22 settembre 2018    
ore 10: Visita guidata “Sulle tracce di Luigi Brizzolara, scultore ligure      nel mondo” a cura di HiroandCo
ore 16: Visita guidata a Palazzo Rocca, dimora borghese di inizio Novecento, a cura di Coop. Terramare

23 settembre 2018
ore 10: Visita guidata a Palazzo Rocca, dimora borghese di inizio Novecento, a cura di Coop.Terramare.
ore 16: Visita guidata nella Chiavari del Liberty, con partenza presso l’Ufficio
IAT di Via della Cittadella, a cura di Coop.Terramare.

ore 17,15 presso l’Auditorium San Francesco si svolgerà lo spettacolo teatrale a cura del Teatro Pubblico Ligure “Uccidete Socrate! Come la democrazia ateniese si liberò di un personaggio scomodo”, con Ermanno Bencivenga, professore di Filosofia all’Università della California a Irvine.
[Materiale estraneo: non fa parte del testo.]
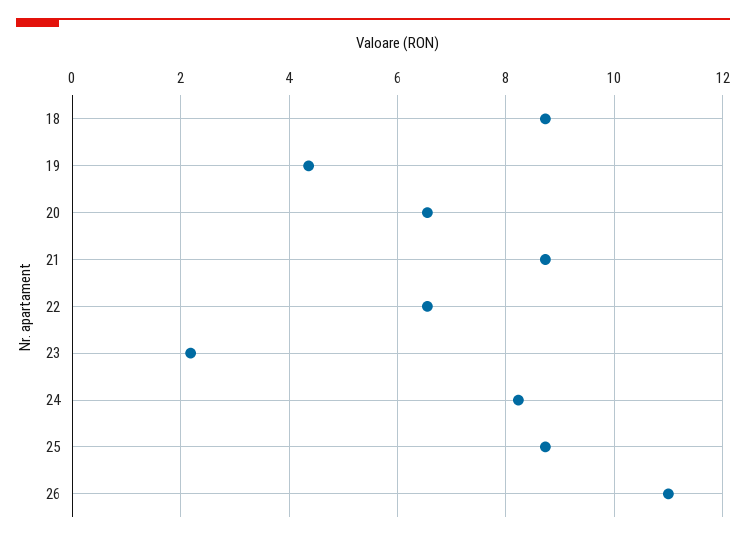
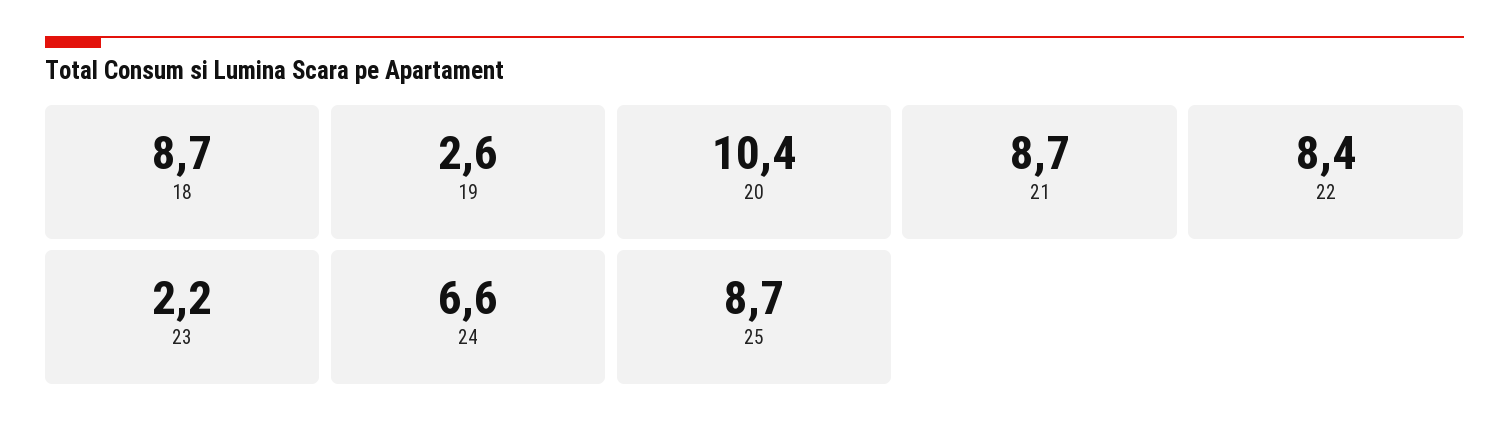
  {
    "18": 8.7,
-   "19": 4.4,
+   "19": 2.6,
-   "20": 6.6,
+   "20": 10.4,
    "21": 8.7,
-   "22": 6.6,
+   "22": 8.4,
    "23": 2.2,
-   "24": 8.2,
+   "24": 6.6,
-   "25": 8.7,
+   "25": 8.7
-   "26": 11
  }

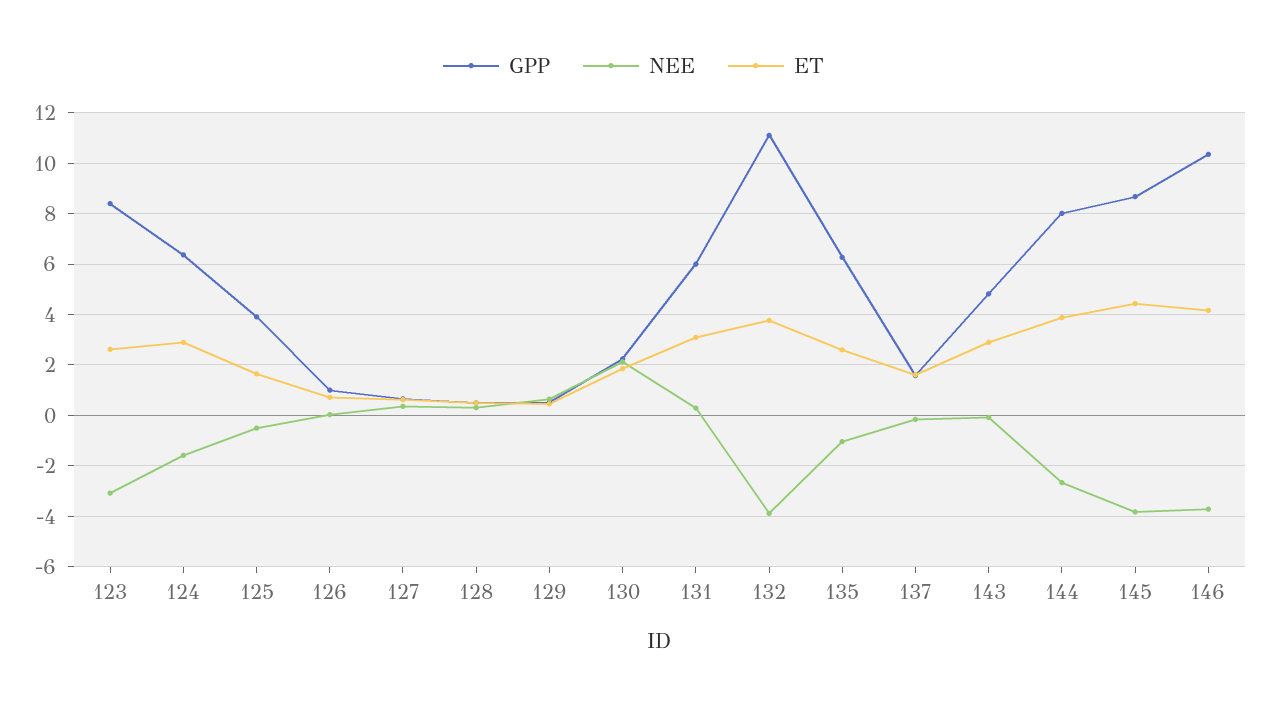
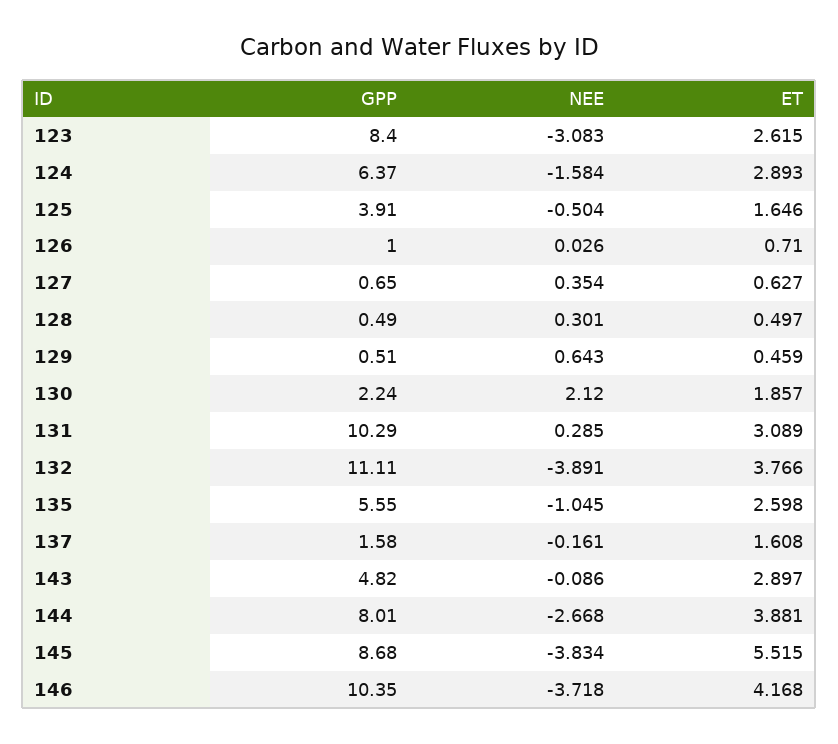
  {
    "GPP": {
      "123": 8.4,
      "124": 6.37,
      "125": 3.91,
      "126": 1,
      "127": 0.65,
      "128": 0.49,
      "129": 0.51,
      "130": 2.24,
-     "131": 6,
+     "131": 10.29,
      "132": 11.11,
-     "135": 6.25,
+     "135": 5.55,
      "137": 1.58,
      "143": 4.82,
      "144": 8.01,
      "145": 8.68,
      "146": 10.35
    },
    "NEE": {
      "123": -3.083,
      "124": -1.584,
      "125": -0.504,
      "126": 0.026,
      "127": 0.354,
      "128": 0.301,
      "129": 0.643,
      "130": 2.12,
      "131": 0.285,
      "132": -3.891,
      "135": -1.045,
      "137": -0.161,
      "143": -0.086,
      "144": -2.668,
      "145": -3.834,
      "146": -3.718
    },
    "ET": {
      "123": 2.615,
      "124": 2.893,
      "125": 1.646,
      "126": 0.71,
      "127": 0.627,
      "128": 0.497,
      "129": 0.459,
      "130": 1.857,
      "131": 3.089,
      "132": 3.766,
      "135": 2.598,
      "137": 1.608,
      "143": 2.897,
      "144": 3.881,
-     "145": 4.5,
+     "145": 5.515,
      "146": 4.168
    }
  }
Dichiara Ermanno Bencivenga, “Il migrante, con la sua stessa presenza, ci sfida, ci chiede conto delle nostre abitudini e dei nostri pregiudizi, ci invita a giustificare le nostre opinioni e i nostri valori. In questo senso, ogni migrante è Socrate, che non si allontanò mai dalla sua città natale ma in quella città si comportò sempre da migrante, interrogando i suoi concittadini sui fondamenti della loro presunta competenza, sulle ragioni della loro autorità e del loro privilegio. Finì giustiziato da quei concittadini: eliminato come spesso sono coloro che ci chiedono un confronto con la diversità, con l’alternativa, un’apertura a quanto d’altro potremmo vedere e accettare se non fossimo così inchiodati alla croce del nostro conformismo.”